# [What the exercise asks]
Using the material below, work out how many lines contain "file". Only the number is wanted.

(Data listing Opens)

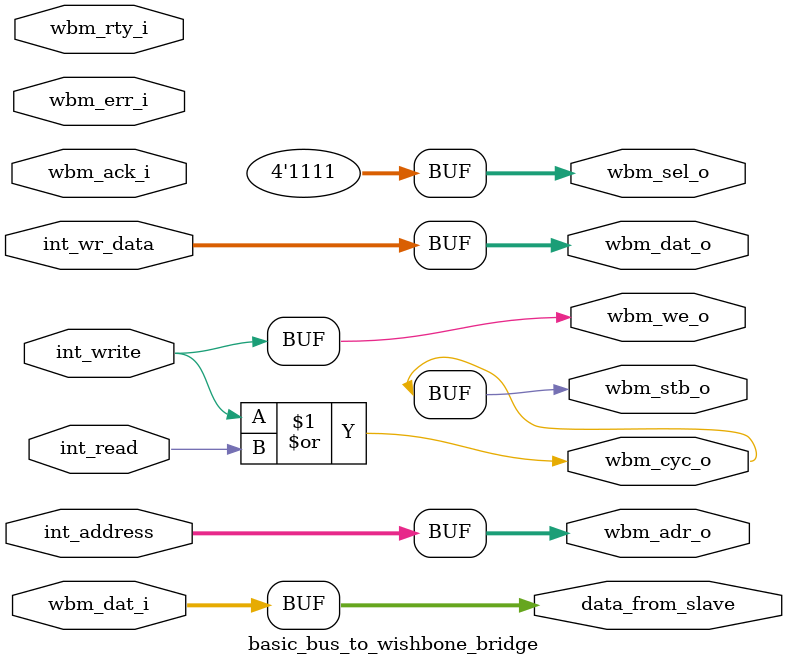
<source format=v>
`default_nettype none

module basic_bus_to_wishbone_bridge 
(
int_address, 
int_wr_data, 
int_write,
int_read, 
data_from_slave,

wbm_adr_o, 
wbm_dat_i, 
wbm_dat_o, 
wbm_sel_o, 
wbm_cyc_o,
wbm_stb_o, 
wbm_we_o, 
wbm_ack_i, 
wbm_rty_i, 
wbm_err_i
);

  parameter ADDRESS_WIDTH_IN_BITS = 32 ;
  parameter DATA_WIDTH_IN_BITS = 32;
  parameter SEL_WIDTH_IN_BITS = DATA_WIDTH_IN_BITS/8;

	
  input	[ADDRESS_WIDTH_IN_BITS-1:0]	int_address;	// address bus to register file 
  input	[DATA_WIDTH_IN_BITS-1:0]	int_wr_data;	// write data to register file 
  input			int_write;		// write control to register file 
  input			int_read;		// read control to register file 
  output	[DATA_WIDTH_IN_BITS-1:0]	data_from_slave;	// data read from register file 
	
	
   // WISHBONE master interface
   output [ADDRESS_WIDTH_IN_BITS-1:0]  wbm_adr_o;
   input  [DATA_WIDTH_IN_BITS-1:0]   wbm_dat_i;
   output [DATA_WIDTH_IN_BITS-1:0]   wbm_dat_o;
   output [SEL_WIDTH_IN_BITS-1:0]        wbm_sel_o;
   output         wbm_cyc_o;
   output         wbm_stb_o;
   output         wbm_we_o;
   input          wbm_ack_i;
   input          wbm_rty_i;
   input          wbm_err_i;

   
   assign wbm_adr_o = int_address;
   assign wbm_we_o  = int_write;
   assign wbm_stb_o = int_write | int_read;
   assign wbm_cyc_o = wbm_stb_o;
   assign data_from_slave = wbm_dat_i;

   assign wbm_dat_o = int_wr_data;

   assign wbm_sel_o = (2**SEL_WIDTH_IN_BITS)-1;
   
endmodule
`default_nettype wire

</source>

(Data listing Closes)

# [Answer to this task]
5